**WORK REQUEST**. Go through the entries below and copy every line that holds the word "Formu".

**DATASET RECORDS**.
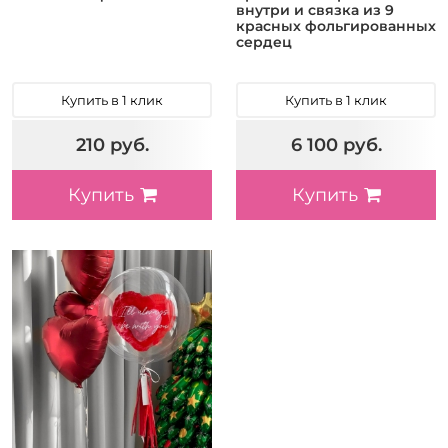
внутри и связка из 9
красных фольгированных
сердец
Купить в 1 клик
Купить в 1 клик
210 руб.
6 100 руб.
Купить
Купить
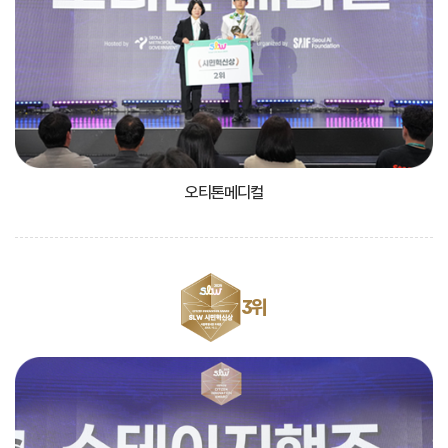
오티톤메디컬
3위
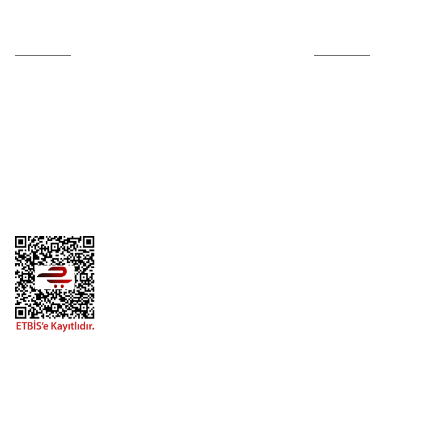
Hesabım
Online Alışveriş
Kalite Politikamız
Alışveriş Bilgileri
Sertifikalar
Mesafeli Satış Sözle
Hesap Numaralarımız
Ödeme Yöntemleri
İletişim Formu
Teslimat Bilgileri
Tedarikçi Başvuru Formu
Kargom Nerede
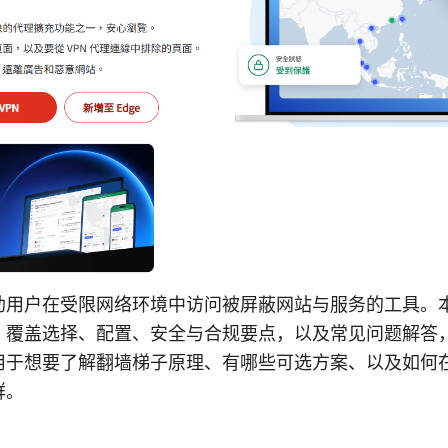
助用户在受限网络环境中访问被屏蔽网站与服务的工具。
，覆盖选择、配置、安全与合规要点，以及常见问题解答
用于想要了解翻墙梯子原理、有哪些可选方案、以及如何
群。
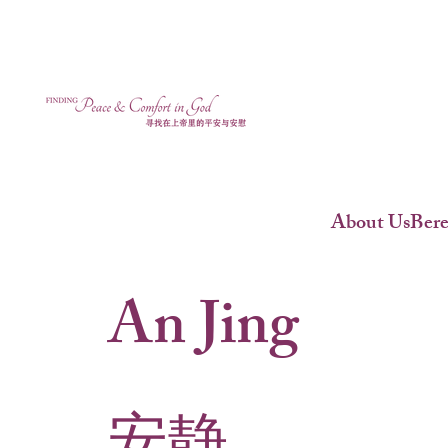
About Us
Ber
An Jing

**COMPLETED EXERCISE**.
İletişim Formu
Tedarikçi Başvuru Formu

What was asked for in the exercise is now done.